EXERCISE:
Repeat the entries without change, omitting the pictures.

START PROVIDED DATA

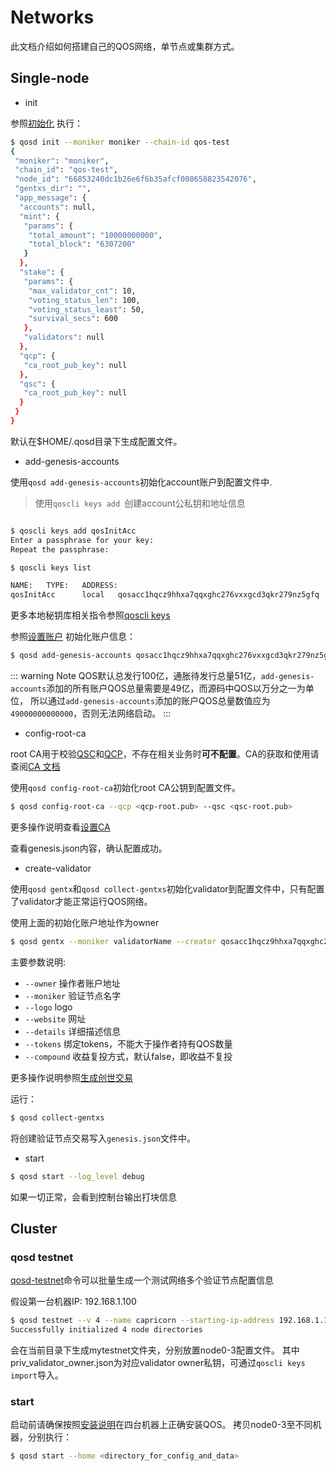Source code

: # Networks

此文档介绍如何搭建自己的QOS网络，单节点或集群方式。

## Single-node
* init

参照[初始化](../command/qosd.md#初始化) 执行：
```bash
$ qosd init --moniker moniker --chain-id qos-test
{
 "moniker": "moniker",
 "chain_id": "qos-test",
 "node_id": "66853240dc1b26e6f6b35afcf008658823542076",
 "gentxs_dir": "",
 "app_message": {
  "accounts": null,
  "mint": {
   "params": {
    "total_amount": "10000000000",
    "total_block": "6307200"
   }
  },
  "stake": {
   "params": {
    "max_validator_cnt": 10,
    "voting_status_len": 100,
    "voting_status_least": 50,
    "survival_secs": 600
   },
   "validators": null
  },
  "qcp": {
   "ca_root_pub_key": null
  },
  "qsc": {
   "ca_root_pub_key": null
  }
 }
}
```
默认在$HOME/.qosd目录下生成配置文件。

* add-genesis-accounts

使用`qosd add-genesis-accounts`初始化account账户到配置文件中.

> 使用`qoscli keys add `创建account公私钥和地址信息

```bash

$ qoscli keys add qosInitAcc
Enter a passphrase for your key:
Repeat the passphrase:

$ qoscli keys list

NAME:   TYPE:   ADDRESS:                                                PUBKEY:
qosInitAcc      local   qosacc1hqcz9hhxa7qqxghc276vxxgcd3qkr279nz5gfq  qosaccpub1zcjduepqfzd5r2hzdnz58pjc9xuw5r2ez8f4khhwtekfxdjyvkvhrly6rxzqll3fgz

```
更多本地秘钥库相关指令参照[qoscli keys](../command/qoscli.md#密钥（keys）)

参照[设置账户](../command/qosd.md#设置账户) 初始化账户信息：
```bash
$ qosd add-genesis-accounts qosacc1hqcz9hhxa7qqxghc276vxxgcd3qkr279nz5gfq,49000000000000qos
```
::: warning Note
QOS默认总发行100亿，通胀待发行总量51亿，`add-genesis-accounts`添加的所有账户QOS总量需要是49亿，而源码中QOS以万分之一为单位，
所以通过`add-genesis-accounts`添加的账户QOS总量数值应为`49000000000000`，否则无法网络启动。
:::

* config-root-ca

root CA用于校验[QSC](../spec/qsc.md)和[QCP](../spec/qcp.md)，不存在相关业务时**可不配置**。CA的获取和使用请查阅[CA 文档](../spec/ca.md)

使用`qosd config-root-ca`初始化root CA公钥到配置文件。

```bash
$ qosd config-root-ca --qcp <qcp-root.pub> --qsc <qsc-root.pub>
```

更多操作说明查看[设置CA](../command/qosd.md#设置ca)

查看genesis.json内容，确认配置成功。

* create-validator

使用`qosd gentx`和`qosd collect-gentxs`初始化validator到配置文件中，只有配置了validator才能正常运行QOS网络。

使用上面的初始化账户地址作为owner
```bash
$ qosd gentx --moniker validatorName --creator qosacc1hqcz9hhxa7qqxghc276vxxgcd3qkr279nz5gfq --tokens 10
```

主要参数说明:
- `--owner`         操作者账户地址
- `--moniker`       验证节点名字
- `--logo`          logo
- `--website`       网址
- `--details`       详细描述信息
- `--tokens`        绑定tokens，不能大于操作者持有QOS数量
- `--compound`      收益复投方式，默认false，即收益不复投

更多操作说明参照[生成创世交易](../command/qosd.md#生成创世交易)

运行：
```bash
$ qosd collect-gentxs
```
将创建验证节点交易写入`genesis.json`文件中。

* start
```bash
$ qosd start --log_level debug
```
如果一切正常，会看到控制台输出打块信息

## Cluster

### qosd testnet
[qosd-testnet](../command/qosd.md#初始化测试网络)命令可以批量生成一个测试网络多个验证节点配置信息

假设第一台机器IP: 192.168.1.100
```bash
$ qosd testnet --v 4 --name capricorn --starting-ip-address 192.168.1.100
Successfully initialized 4 node directories

```
会在当前目录下生成mytestnet文件夹，分别放置node0-3配置文件。
其中priv_validator_owner.json为对应validator owner私钥，可通过`qoscli keys import`导入。

### start
启动前请确保按照[安装说明](installation.md)在四台机器上正确安装QOS。
拷贝node0-3至不同机器，分别执行：
```bash
$ qosd start --home <directory_for_config_and_data>
```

END PROVIDED DATA

ANSWER SECTION:
Source code

: # Networks

此文档介绍如何搭建自己的QOS网络，单节点或集群方式。

## Single-node
* init

参照[初始化](../command/qosd.md#初始化) 执行：
```bash
$ qosd init --moniker moniker --chain-id qos-test
{
 "moniker": "moniker",
 "chain_id": "qos-test",
 "node_id": "66853240dc1b26e6f6b35afcf008658823542076",
 "gentxs_dir": "",
 "app_message": {
  "accounts": null,
  "mint": {
   "params": {
    "total_amount": "10000000000",
    "total_block": "6307200"
   }
  },
  "stake": {
   "params": {
    "max_validator_cnt": 10,
    "voting_status_len": 100,
    "voting_status_least": 50,
    "survival_secs": 600
   },
   "validators": null
  },
  "qcp": {
   "ca_root_pub_key": null
  },
  "qsc": {
   "ca_root_pub_key": null
  }
 }
}
```
默认在$HOME/.qosd目录下生成配置文件。

* add-genesis-accounts

使用`qosd add-genesis-accounts`初始化account账户到配置文件中.

> 使用`qoscli keys add `创建account公私钥和地址信息

```bash

$ qoscli keys add qosInitAcc
Enter a passphrase for your key:
Repeat the passphrase:

$ qoscli keys list

NAME:   TYPE:   ADDRESS:                                                PUBKEY:
qosInitAcc      local   qosacc1hqcz9hhxa7qqxghc276vxxgcd3qkr279nz5gfq  qosaccpub1zcjduepqfzd5r2hzdnz58pjc9xuw5r2ez8f4khhwtekfxdjyvkvhrly6rxzqll3fgz

```
更多本地秘钥库相关指令参照[qoscli keys](../command/qoscli.md#密钥（keys）)

参照[设置账户](../command/qosd.md#设置账户) 初始化账户信息：
```bash
$ qosd add-genesis-accounts qosacc1hqcz9hhxa7qqxghc276vxxgcd3qkr279nz5gfq,49000000000000qos
```
::: warning Note
QOS默认总发行100亿，通胀待发行总量51亿，`add-genesis-accounts`添加的所有账户QOS总量需要是49亿，而源码中QOS以万分之一为单位，
所以通过`add-genesis-accounts`添加的账户QOS总量数值应为`49000000000000`，否则无法网络启动。
:::

* config-root-ca

root CA用于校验[QSC](../spec/qsc.md)和[QCP](../spec/qcp.md)，不存在相关业务时**可不配置**。CA的获取和使用请查阅[CA 文档](../spec/ca.md)

使用`qosd config-root-ca`初始化root CA公钥到配置文件。

```bash
$ qosd config-root-ca --qcp <qcp-root.pub> --qsc <qsc-root.pub>
```

更多操作说明查看[设置CA](../command/qosd.md#设置ca)

查看genesis.json内容，确认配置成功。

* create-validator

使用`qosd gentx`和`qosd collect-gentxs`初始化validator到配置文件中，只有配置了validator才能正常运行QOS网络。

使用上面的初始化账户地址作为owner
```bash
$ qosd gentx --moniker validatorName --creator qosacc1hqcz9hhxa7qqxghc276vxxgcd3qkr279nz5gfq --tokens 10
```

主要参数说明:
- `--owner`         操作者账户地址
- `--moniker`       验证节点名字
- `--logo`          logo
- `--website`       网址
- `--details`       详细描述信息
- `--tokens`        绑定tokens，不能大于操作者持有QOS数量
- `--compound`      收益复投方式，默认false，即收益不复投

更多操作说明参照[生成创世交易](../command/qosd.md#生成创世交易)

运行：
```bash
$ qosd collect-gentxs
```
将创建验证节点交易写入`genesis.json`文件中。

* start
```bash
$ qosd start --log_level debug
```
如果一切正常，会看到控制台输出打块信息

## Cluster

### qosd testnet
[qosd-testnet](../command/qosd.md#初始化测试网络)命令可以批量生成一个测试网络多个验证节点配置信息

假设第一台机器IP: 192.168.1.100
```bash
$ qosd testnet --v 4 --name capricorn --starting-ip-address 192.168.1.100
Successfully initialized 4 node directories

```
会在当前目录下生成mytestnet文件夹，分别放置node0-3配置文件。
其中priv_validator_owner.json为对应validator owner私钥，可通过`qoscli keys import`导入。

### start
启动前请确保按照[安装说明](installation.md)在四台机器上正确安装QOS。
拷贝node0-3至不同机器，分别执行：
```bash
$ qosd start --home <directory_for_config_and_data>
```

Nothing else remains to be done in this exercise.